In that case, the fuse is built in to the cell phone charger. When that isn’t the case, we’ve added suitably sized fuses for the permanently attached items in the build. For instance the Victron Color Controller is attached to one of the 12v outlet circuits. That’s a 15 Amp circuit but the controller wants no more than perhaps 2 Amps (I forget the actual value) so we put a fuse in line for the controller.
On the other hand, we have a dedicated circuit for our water pump. We put an appropriately sized breaker on that circuit. That means we don’t need a second fuse at the pump end of things. Same thing with the lights – the circuit that they are on has a smaller breaker so we don’t have to put a fuse in-line for every light fixture.
It’s a trade-off. Either you run more cables and have more breakers/fuses at the control panel, or you run less wires but add fuses at each appliance. We chose to put as many breakers as possible in a place where they are easily accessible (at the control panel) rather than spread throughout the van.
Hey, are those flat bar connections (right where the (3) is, and between the (10) and (4) ) did you make those or did you order them?
I’m interested in mimicking them in my set up as it looks like it helps with cable management and allows to make things in much closer quarters and wondering how I could emulate those.
Thanks!
Nik
Nvm, found your comment here, buying some copper bar stock now, as always, thanks for the crazy detailed write ups! http://sprintervanusa.com/2016/09/16/12-volt-electrical-systems-for-vans-the-basics/
You’re welcome!

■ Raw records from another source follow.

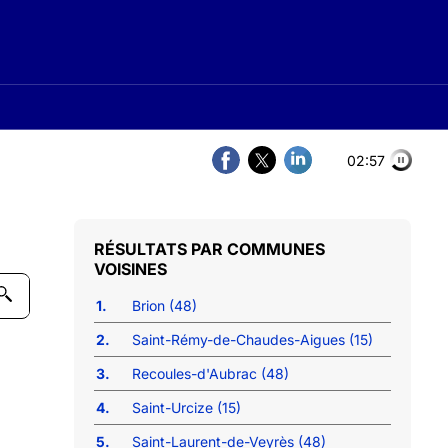
02:56
COMMUNES
VOISINES
1.
Brion (48)
2.
Saint-Rémy-de-Chaudes-Aigues (15)
3.
Recoules-d'Aubrac (48)
4.
Saint-Urcize (15)
5.
Saint-Laurent-de-Veyrès (48)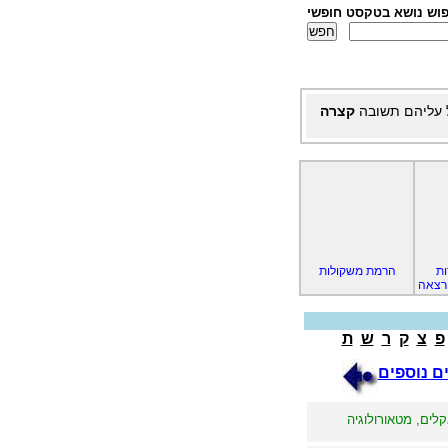
פוש נושא בטקסט חופשי
 עליהם תשובה
קצרה
ות
הרמת משקולות
הרצאה
פ
צ
ק
ר
ש
ת
ם נוספים
קלים, מטאורולוגיה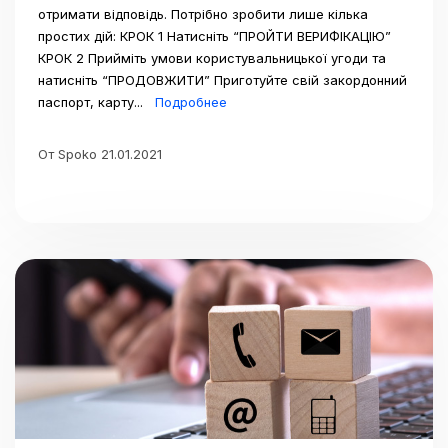
отримати відповідь. Потрібно зробити лише кілька
простих дій: КРОК 1 Натисніть “ПРОЙТИ ВЕРИФІКАЦІЮ”
КРОК 2 Прийміть умови користувальницької угоди та
натисніть “ПРОДОВЖИТИ” Приготуйте свій закордонний
паспорт, карту...
Подробнее
От Spoko 21.01.2021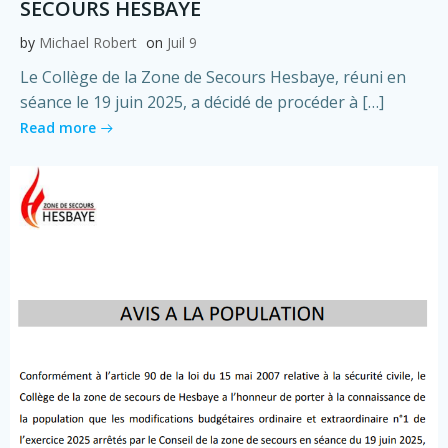
SECOURS HESBAYE
by
Michael Robert
on
Juil 9
Le Collège de la Zone de Secours Hesbaye, réuni en
séance le 19 juin 2025, a décidé de procéder à […]
Read more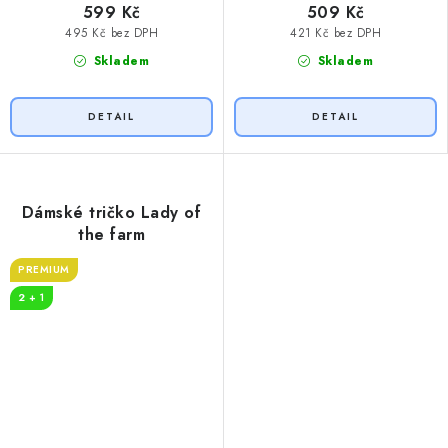
599 Kč
509 Kč
495 Kč bez DPH
421 Kč bez DPH
Skladem
Skladem
Dámské tričko Lady of
the farm
PREMIUM
2 + 1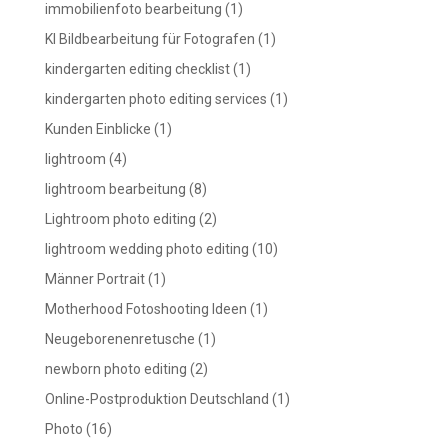
immobilienfoto bearbeitung
(1)
KI Bildbearbeitung für Fotografen
(1)
kindergarten editing checklist
(1)
kindergarten photo editing services
(1)
Kunden Einblicke
(1)
lightroom
(4)
lightroom bearbeitung
(8)
Lightroom photo editing
(2)
lightroom wedding photo editing
(10)
Männer Portrait
(1)
Motherhood Fotoshooting Ideen
(1)
Neugeborenenretusche
(1)
newborn photo editing
(2)
Online-Postproduktion Deutschland
(1)
Photo
(16)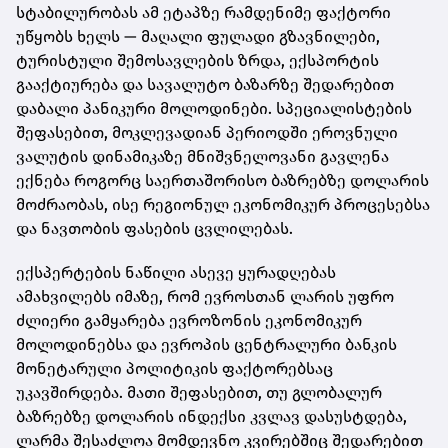
სტაბილურობას ამ ეტაპზე რამდენიმე ფაქტორი
უწყობს ხელს — მაღალი ფულადი გზავნილები,
ტურისტული შემოსავლების ზრდა, ექსპორტის
გააქტიურება და სავალუტო ბაზარზე შედარებით
დაბალი პანიკური მოლოდინები. სპეციალისტების
შეფასებით, მოკლევადიან პერიოდში ეროვნული
ვალუტის დინამიკაზე მნიშვნელოვანი გავლენა
ექნება როგორც საერთაშორისო ბაზრებზე დოლარის
მოძრაობას, ისე რეგიონულ ეკონომიკურ პროცესებსა
და ნავთობის ფასების ცვლილებას.
ექსპერტების ნაწილი ასევე ყურადღებას
ამახვილებს იმაზე, რომ ევროსთან ლარის უფრო
ძლიერი გამყარება ევროზონის ეკონომიკურ
მოლოდინებსა და ევროპის ცენტრალური ბანკის
მონეტარული პოლიტიკის ფაქტორებსაც
უკავშირდება. მათი შეფასებით, თუ გლობალურ
ბაზრებზე დოლარის ინდექსი კვლავ დასუსტდება,
ლარმა შესაძლოა მომდევნო კვირებშიც შედარებით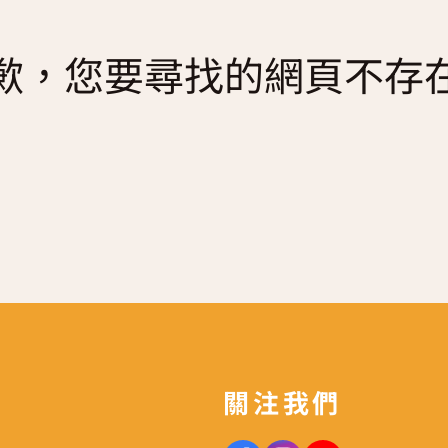
歉，您要尋找的網頁不存
關注我們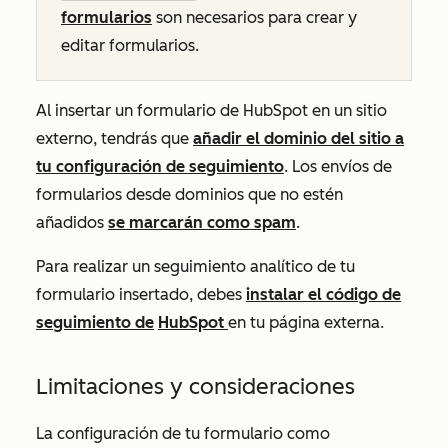
formularios
son necesarios para crear y
editar formularios.
Al insertar un formulario de HubSpot en un sitio
externo, tendrás que
añadir el dominio del sitio a
tu configuración de seguimiento
.
Los envíos de
formularios desde dominios que no estén
añadidos
se marcarán como spam
.
Para realizar un seguimiento analítico de tu
formulario insertado,
debes
instalar el
código de
seguimiento de
HubSpot
en tu página externa.
Limitaciones y consideraciones
La configuración de tu formulario como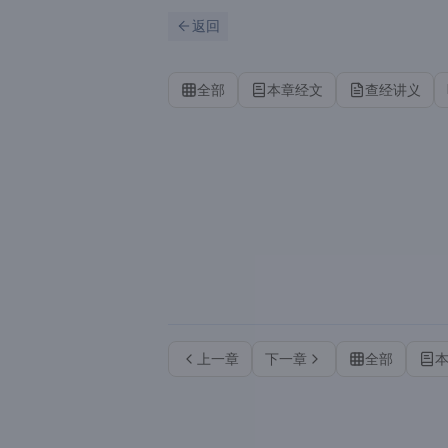
跳到主要内容
刷新
返回
全部
本章经文
查经讲义
上一章
下一章
全部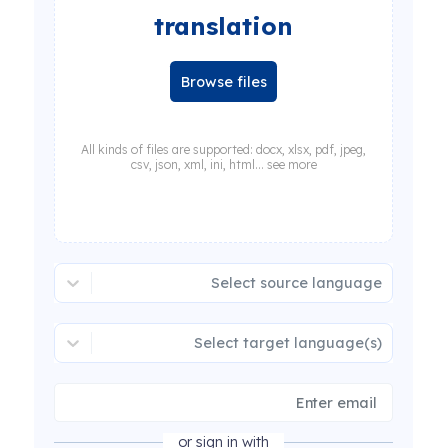
translation
Browse files
All kinds of files are supported: docx, xlsx, pdf, jpeg,
csv, json, xml, ini, html... see more
Select source language
Select target language(s)
or sign in with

Glad you found the answer. This site is becoming harder to navigate now there’s so much content. Might have to do some rearranging or at least start integrating the answers to questions from the comments into the original articles.
Hey Dieselfumes,
Thanks for getting back to me I really appreciate it. I found someone to help out with building my electrical system in my van Im looking forward to learning more about how it all works.How did you figure you need a 500 amp ANL fuse to protect your batterie bank is that based on the size of you batterie bank? I am installing a 300 amp hour GBS batterie bank. Thanks again for all your knowledge and help.
Hi Taylus,
The 500A fuse is calculated based on the maximum current that the battery should ever be asked to produce. If something in our system was pulling more current than that, it’s most likely because of a problem like a short circuit. So that 500A fuse protects the battery from being charged or discharged too quickly.